I was in the same scenario you describe. Since my company has grown (in customers) it was time to move away from the cell only situation. Initially I was with one provider and had the new business number and toll-free number from them. I soon discovered the one provider approach is disastrous should the entire service have problems.
My broadband VoIP provider fulfills the local business number and has the features of other suggested sites this thread has discussed. My second approach is with another provider for the toll-free number that ties to the company number. I look at it like diversification and not placing all the phones in one basket.
The feature that works for my one person company is follow-me. A call comes in to the only number my customers know. It then forwards after three rings to my cell. This way the customer needs not know the different numbers.
Answering the phone live in a service based business is much appreciated by my customers. Follow-me provides the immediacy customers need when calling in panic mode.
The music on hold stuff and push this that and the other is impersonal. I cannot remember the last time I called a company with the robot systems and enjoying Rush or Nirvana while on hold.
I use an online service called RingCentral (www.ringcentral.com). People call into my 800 number and are forwarded to my cell phone (as well as other numbers I can specify). If I can`t answer, the caller will be put into my voicemail on RingCentral which I can retrieve their message from my phone or online.
An added bonus is since it`s a toll-free number, even blocked numbers show up on caller ID.
It works for me really well.
Second of all, I`m looking for great Virtual Phone System for my company. I`m the only person in my company.

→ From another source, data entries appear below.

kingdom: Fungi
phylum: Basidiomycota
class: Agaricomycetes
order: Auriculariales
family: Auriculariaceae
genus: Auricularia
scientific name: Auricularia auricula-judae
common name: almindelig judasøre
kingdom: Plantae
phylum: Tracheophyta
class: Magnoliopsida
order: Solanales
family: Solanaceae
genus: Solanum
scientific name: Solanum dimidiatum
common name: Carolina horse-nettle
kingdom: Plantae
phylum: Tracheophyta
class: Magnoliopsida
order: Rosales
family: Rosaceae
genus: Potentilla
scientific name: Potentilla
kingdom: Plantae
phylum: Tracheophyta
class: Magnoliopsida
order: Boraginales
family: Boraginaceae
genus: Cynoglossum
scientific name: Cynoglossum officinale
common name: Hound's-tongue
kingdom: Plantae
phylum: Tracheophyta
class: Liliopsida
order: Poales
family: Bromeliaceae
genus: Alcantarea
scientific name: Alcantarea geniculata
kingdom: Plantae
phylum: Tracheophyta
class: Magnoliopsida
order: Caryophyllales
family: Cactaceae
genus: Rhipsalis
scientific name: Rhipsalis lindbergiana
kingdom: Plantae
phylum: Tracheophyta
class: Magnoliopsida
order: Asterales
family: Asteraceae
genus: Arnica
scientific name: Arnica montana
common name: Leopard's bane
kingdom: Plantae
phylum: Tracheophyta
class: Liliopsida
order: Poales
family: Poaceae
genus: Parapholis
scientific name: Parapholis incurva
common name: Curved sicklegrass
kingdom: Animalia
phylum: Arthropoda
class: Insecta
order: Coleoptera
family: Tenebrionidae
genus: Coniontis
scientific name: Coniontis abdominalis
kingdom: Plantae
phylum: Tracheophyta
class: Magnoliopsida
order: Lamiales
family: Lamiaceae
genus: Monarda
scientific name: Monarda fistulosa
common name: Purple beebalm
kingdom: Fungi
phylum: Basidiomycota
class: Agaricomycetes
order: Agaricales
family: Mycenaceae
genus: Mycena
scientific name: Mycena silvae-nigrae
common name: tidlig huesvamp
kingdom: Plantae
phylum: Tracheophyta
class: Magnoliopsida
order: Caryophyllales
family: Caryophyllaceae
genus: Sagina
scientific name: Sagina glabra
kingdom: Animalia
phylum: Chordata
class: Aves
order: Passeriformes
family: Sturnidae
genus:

My company provides IT, network and computer services throughout the St. Louis region.
You are on the right track and completely understand what you are saying. Imagine you are the plumber with the head down the toilet, on your back, one leg in the toolbox, and the other up a pipe and your cell rings. Er, don't think so.
Gotvmail looks very attractive and may be the solution starting off. However, watch the $$$ charges as you add features. Don't let the national presence be a priority as it's difficult for you to work in Washington if you live in Florida. :-)
I use Broadvoice.com and prefer the instate calling and use my own SIP phone. They call the program BYOP. For $17.95 you have in-state calling from your end, all incoming calls are free, the perks of Vonage are there, and they do offer the 800 number. The $17.95 also includes the surcharges and an extra local number I have for another county.
It is nice to have an office phone when not on the road.
I use a combination of both a virtual phone system and then integrate it into GoogleVoice. It works wonderfully. Although I do get line quality issues from time-to-time while using it via the computer and/or Droid. As the Google product continues to mature they should repair that problem.
I'm not pushing any virtual voice services, so hopefully my response is a bit objective for you.
Regarding looking "big," I've learned as a service provider the 800 and looking too corporate is a major disadvantage. When a potential customer is trying to get in touch the last thing they want is a voice robot with elevator music. They want the system to have a human on the other end. It is personable and in my opinion will earn you more points with winning a sale.
Customers coming to you are already qualified sales. Now you just need to get them over the sale. They don't need an obstacle tooting music and a robot bragging with an ego trip.